School districts across the Santa Clarita Valley endured an ever-changing school year that included sudden classroom-setting changes, cancelation of events and now a significant decrease in student enrollment — which has led to some teachers receiving notices about potential layoffs if the funding situation doesn’t improve.
All four elementary school districts and the William S. Hart Union High School District have seen some form of enrollment decline, some more drastic than others, since the transition to distance learning last year.
“Because student enrollment has a direct effect on budget issues, if there’s low enrollment, that would result in the need to lay off some staff members,” said Superintendent Jeff Pelzel of the Newhall School District.
Each year, school districts are required to notify staff by March 15 of certificated layoffs, in order to be in compliance with the California Department of Education Code. The notification informs certificated staff, such as teachers, if their contracts will not be extended through the following school year.
Saugus Union School District saw the most significant enrollment decline, with a more-than 600-student enrollment difference from the previous year, according to superintendent Colleen Hawkins.
“We’re seeing a very low enrollment rate in (transitional kindergarten) and kindergarten classrooms,” Hawkins said. “This has caused us to have to look at 11 positions in the district.”
Hawkins added from the 11 positions, 20 staff members were given the layoff notice and 13 other staff members have retired. “We’re making every effort we possibly can to use our existing funding to rescind the notices,” Hawkins said.

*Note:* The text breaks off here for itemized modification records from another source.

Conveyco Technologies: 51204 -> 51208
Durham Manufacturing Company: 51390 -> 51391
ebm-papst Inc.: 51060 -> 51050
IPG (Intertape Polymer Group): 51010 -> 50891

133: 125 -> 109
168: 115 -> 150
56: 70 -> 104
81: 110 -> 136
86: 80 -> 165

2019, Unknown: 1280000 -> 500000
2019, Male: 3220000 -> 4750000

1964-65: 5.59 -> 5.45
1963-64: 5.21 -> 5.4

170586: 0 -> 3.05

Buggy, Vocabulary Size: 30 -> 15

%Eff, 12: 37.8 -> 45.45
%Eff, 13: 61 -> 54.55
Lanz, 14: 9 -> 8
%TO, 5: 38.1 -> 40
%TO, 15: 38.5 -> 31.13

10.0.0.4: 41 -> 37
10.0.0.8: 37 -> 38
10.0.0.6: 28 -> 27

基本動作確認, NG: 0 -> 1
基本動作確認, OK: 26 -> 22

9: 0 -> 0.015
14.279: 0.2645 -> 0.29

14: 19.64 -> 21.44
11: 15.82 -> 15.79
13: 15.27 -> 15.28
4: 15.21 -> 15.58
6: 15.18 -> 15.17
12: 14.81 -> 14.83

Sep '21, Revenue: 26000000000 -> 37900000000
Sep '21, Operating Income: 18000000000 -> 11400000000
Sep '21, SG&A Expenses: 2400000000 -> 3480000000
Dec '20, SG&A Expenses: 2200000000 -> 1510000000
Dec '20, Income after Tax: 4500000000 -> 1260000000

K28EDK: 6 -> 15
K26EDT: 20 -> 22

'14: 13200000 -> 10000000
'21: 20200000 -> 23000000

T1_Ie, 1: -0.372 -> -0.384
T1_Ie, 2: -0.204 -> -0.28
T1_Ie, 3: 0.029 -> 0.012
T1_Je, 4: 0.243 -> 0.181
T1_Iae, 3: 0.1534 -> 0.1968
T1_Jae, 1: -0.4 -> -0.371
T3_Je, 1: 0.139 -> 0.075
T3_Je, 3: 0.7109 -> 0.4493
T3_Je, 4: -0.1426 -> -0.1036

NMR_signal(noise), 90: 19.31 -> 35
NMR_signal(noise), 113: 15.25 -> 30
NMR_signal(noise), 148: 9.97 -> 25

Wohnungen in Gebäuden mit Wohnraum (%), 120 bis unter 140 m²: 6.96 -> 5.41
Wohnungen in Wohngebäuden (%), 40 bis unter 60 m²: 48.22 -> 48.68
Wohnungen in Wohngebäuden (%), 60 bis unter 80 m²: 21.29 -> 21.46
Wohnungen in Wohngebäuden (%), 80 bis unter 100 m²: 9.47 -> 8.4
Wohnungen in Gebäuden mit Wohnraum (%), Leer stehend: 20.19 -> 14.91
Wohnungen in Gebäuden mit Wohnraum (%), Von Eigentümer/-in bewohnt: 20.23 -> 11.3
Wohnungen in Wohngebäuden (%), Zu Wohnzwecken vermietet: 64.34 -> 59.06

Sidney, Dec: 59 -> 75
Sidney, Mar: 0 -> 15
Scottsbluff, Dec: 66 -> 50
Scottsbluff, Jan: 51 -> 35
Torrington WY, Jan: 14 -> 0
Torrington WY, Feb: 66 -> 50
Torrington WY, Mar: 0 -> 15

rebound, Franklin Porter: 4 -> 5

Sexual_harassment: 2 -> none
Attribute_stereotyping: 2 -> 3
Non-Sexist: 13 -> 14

The notices are only the first step of the certificated layoffs, Hawkins said, and if circumstances change or if enrollment increases again, the notices can be rescinded and teacher’s contracts can be extended.
Castaic Union, Newhall, Sulphur Springs and Hart school districts did not send notices to staff, although they have all seen a decrease in student enrollment since last March.
“We were projected to have a decline in students this year even before COVID-19,” said CUSD Superintendent Steve Doyle. “The decline is slightly more than projected. We are now starting to get additional families enrolling in our schools now that we have opened for in person instruction.”
School officials from each district expressed optimism with enrollment rates now that schools are able to reopen for in-person instruction following a decline in COVID-19 cases in Los Angeles County.
“We’re anxiously looking forward to people returning to the district,” said Hawkins. “Now that we’re seeing kids come back in the classroom, we’ll hopefully see the enrollment numbers go up too.”